Whichever lines of the entries hold the word "Reader" should be identified and copied.

§ INPUT RECORDS:
----

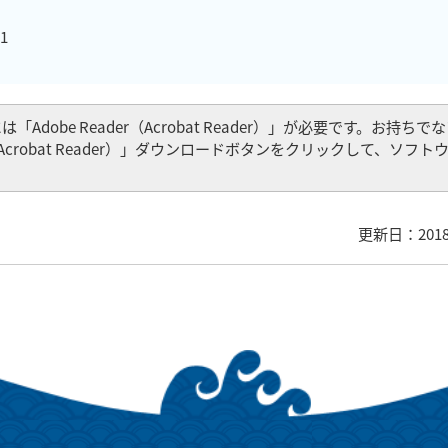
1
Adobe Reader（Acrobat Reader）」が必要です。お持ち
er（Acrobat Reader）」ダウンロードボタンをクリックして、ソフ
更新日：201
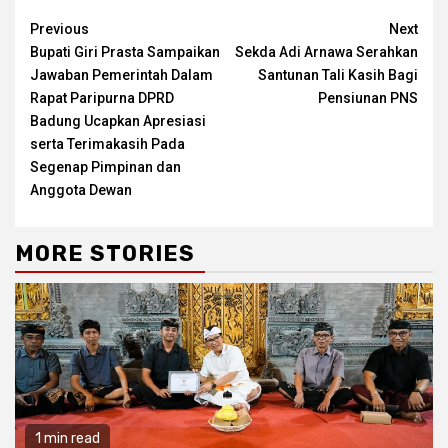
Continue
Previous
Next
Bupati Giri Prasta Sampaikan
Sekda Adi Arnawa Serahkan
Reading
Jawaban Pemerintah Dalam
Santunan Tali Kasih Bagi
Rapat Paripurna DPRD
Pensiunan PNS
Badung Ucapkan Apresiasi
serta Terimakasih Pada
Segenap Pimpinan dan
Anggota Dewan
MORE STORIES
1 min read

----

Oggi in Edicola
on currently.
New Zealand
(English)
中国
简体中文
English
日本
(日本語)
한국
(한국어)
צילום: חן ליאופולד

----

§ SOLVED PROBLEM:
Adobe Reader（Acrobat Reader）」が必要です。お持ち
er（Acrobat Reader）」ダウンロードボタンをクリックして、ソフ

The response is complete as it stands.